Introduction

VeggieTB, short for Vegetarian Tacos and Burritos, is a short project I did at the TAMU Datathon in October 2019. I was given a dataset of tacos and burritos in restaurant menus across the United States, and I used to extract some useful information regarding the state of vegetarian Mexican meals throughout the country. This site is to present my findings: please enjoy the same way I would enjoy a burrito.

Chart Overview

This is a bubble map of the number of vegetarian options available in the US by city. Unsurprisingly, the big hubs such as LA, San Francisco, and New York have the largest number of accommodating options. It's interesting that none of the largest bubbles are in Texas, however, since we are so proud of our "Tex Mex" food style.

Legend

The legend on the right is the output of the K means algorithm described below, which is how I distributed the data into effective clusters by bubble color.
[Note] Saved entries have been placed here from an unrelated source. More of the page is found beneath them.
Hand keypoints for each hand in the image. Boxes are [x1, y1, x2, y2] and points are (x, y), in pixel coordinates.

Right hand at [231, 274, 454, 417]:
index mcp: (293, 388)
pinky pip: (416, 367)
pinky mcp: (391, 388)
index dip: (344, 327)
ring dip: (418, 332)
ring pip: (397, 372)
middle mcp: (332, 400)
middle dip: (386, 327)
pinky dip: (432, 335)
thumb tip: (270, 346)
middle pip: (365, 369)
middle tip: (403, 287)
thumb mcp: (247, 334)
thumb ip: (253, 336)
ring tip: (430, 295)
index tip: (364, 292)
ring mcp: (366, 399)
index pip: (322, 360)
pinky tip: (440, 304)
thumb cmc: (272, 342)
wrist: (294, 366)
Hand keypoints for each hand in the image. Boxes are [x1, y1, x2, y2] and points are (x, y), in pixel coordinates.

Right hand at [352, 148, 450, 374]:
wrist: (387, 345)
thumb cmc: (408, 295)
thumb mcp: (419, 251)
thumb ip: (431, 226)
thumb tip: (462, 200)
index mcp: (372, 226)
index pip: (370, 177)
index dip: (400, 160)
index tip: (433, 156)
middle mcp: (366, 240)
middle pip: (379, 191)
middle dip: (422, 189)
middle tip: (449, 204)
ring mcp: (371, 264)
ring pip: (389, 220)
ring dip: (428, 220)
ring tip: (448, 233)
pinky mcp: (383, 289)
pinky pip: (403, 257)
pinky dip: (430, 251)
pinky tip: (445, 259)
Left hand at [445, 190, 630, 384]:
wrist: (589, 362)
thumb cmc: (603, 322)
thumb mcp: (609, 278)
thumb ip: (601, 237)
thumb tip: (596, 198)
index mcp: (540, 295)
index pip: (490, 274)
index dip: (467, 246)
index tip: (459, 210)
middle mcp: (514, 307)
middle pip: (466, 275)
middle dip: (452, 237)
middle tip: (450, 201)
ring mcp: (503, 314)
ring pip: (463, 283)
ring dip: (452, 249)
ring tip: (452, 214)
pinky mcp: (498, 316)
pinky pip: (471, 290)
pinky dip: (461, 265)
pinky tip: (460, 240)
The largest spots are indicated both by the color green and their size on the map, centered at the baricentre of the city.

Data Filtration

Since the original dataset features all taco and burrito data for the country, I had to filter out entries that contained some sort of meat. I did this by filtering out based on both the name of the item and the menu's description, if either or both were present. The default assumption was that it was not vegetarian, since most are not.

K Means Algorithm

I used the K Means clustering algorithm provided by scikit-learn to come up with good labels to partition the bubble graph by color. Since there was too much data to manually choose categories, I used an unsupervised algorithm to obtain the optimal partitions, and emphasized the larger cities for maximum usefulness.